### LISTED ENTRIES
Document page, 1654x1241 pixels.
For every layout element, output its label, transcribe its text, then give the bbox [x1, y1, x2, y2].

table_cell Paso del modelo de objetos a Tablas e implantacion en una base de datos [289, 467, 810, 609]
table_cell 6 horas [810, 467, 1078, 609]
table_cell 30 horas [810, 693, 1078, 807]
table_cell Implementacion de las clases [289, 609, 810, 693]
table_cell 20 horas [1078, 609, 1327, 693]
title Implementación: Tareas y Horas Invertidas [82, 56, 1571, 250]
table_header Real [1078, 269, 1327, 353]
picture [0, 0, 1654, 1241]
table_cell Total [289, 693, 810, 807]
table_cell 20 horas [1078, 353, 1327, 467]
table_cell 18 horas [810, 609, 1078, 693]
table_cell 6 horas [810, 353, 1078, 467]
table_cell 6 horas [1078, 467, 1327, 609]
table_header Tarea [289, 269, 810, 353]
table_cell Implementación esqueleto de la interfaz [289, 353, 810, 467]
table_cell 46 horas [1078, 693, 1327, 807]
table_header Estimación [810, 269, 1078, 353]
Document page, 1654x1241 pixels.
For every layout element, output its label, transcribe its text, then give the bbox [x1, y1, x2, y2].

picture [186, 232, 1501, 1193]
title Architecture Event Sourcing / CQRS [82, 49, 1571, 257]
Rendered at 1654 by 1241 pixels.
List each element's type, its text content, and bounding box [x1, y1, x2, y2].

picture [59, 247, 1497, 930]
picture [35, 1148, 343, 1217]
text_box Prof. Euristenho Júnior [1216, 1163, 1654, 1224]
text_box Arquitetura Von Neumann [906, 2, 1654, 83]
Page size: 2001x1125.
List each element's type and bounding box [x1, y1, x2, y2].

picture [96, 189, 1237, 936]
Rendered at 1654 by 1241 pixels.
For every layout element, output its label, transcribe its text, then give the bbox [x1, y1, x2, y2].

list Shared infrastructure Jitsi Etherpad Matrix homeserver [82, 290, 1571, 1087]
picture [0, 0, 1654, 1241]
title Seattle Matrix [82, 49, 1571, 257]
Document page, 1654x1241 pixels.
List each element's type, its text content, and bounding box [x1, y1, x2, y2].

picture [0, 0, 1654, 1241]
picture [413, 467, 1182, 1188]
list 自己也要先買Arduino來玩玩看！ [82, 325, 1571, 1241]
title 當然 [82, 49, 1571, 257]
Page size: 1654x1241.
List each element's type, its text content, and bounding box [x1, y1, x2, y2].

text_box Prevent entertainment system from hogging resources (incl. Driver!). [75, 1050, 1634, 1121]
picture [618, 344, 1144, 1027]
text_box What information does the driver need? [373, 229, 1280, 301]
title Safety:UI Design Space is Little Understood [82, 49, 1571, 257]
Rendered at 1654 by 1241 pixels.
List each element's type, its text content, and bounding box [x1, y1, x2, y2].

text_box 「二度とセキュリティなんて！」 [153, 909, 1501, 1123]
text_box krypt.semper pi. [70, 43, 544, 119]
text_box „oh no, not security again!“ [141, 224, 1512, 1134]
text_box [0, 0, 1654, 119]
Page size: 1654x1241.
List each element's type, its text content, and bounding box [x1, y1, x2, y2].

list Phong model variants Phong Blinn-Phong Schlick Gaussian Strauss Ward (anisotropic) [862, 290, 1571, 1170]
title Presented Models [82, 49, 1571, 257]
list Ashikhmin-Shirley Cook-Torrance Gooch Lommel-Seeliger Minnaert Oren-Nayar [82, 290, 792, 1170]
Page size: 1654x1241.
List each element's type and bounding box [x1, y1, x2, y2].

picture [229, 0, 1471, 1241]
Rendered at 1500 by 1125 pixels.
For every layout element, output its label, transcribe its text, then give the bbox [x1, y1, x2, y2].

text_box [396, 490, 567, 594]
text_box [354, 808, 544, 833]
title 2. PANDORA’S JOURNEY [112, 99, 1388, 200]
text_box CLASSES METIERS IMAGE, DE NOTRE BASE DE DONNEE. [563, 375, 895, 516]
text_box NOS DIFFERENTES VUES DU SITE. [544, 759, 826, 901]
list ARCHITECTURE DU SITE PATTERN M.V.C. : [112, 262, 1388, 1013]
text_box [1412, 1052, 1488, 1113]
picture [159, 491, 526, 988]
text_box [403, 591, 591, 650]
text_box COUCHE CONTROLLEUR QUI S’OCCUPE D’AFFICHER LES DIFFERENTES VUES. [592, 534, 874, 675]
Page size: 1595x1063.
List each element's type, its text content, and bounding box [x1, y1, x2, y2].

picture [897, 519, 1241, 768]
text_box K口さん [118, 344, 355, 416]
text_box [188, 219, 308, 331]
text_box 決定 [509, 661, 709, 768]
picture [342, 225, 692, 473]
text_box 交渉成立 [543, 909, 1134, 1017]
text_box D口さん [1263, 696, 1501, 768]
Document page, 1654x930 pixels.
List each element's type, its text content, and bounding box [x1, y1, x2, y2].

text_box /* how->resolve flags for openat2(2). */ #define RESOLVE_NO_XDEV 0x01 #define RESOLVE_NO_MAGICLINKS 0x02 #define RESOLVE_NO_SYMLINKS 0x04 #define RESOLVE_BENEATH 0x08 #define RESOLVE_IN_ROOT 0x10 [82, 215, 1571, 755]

### YOUR INSTRUCTIONS
Reproduce the listing from its first line through the line containing "title Architecture Event", replacing "bbox" with "bounding box" and leaving everything else unchanged.

### COMPLETE OUTPUT
Document page, 1654x1241 pixels.
For every layout element, output its label, transcribe its text, then give the bounding box [x1, y1, x2, y2].

table_cell Paso del modelo de objetos a Tablas e implantacion en una base de datos [289, 467, 810, 609]
table_cell 6 horas [810, 467, 1078, 609]
table_cell 30 horas [810, 693, 1078, 807]
table_cell Implementacion de las clases [289, 609, 810, 693]
table_cell 20 horas [1078, 609, 1327, 693]
title Implementación: Tareas y Horas Invertidas [82, 56, 1571, 250]
table_header Real [1078, 269, 1327, 353]
picture [0, 0, 1654, 1241]
table_cell Total [289, 693, 810, 807]
table_cell 20 horas [1078, 353, 1327, 467]
table_cell 18 horas [810, 609, 1078, 693]
table_cell 6 horas [810, 353, 1078, 467]
table_cell 6 horas [1078, 467, 1327, 609]
table_header Tarea [289, 269, 810, 353]
table_cell Implementación esqueleto de la interfaz [289, 353, 810, 467]
table_cell 46 horas [1078, 693, 1327, 807]
table_header Estimación [810, 269, 1078, 353]
Document page, 1654x1241 pixels.
For every layout element, output its label, transcribe its text, then give the bounding box [x1, y1, x2, y2].

picture [186, 232, 1501, 1193]
title Architecture Event Sourcing / CQRS [82, 49, 1571, 257]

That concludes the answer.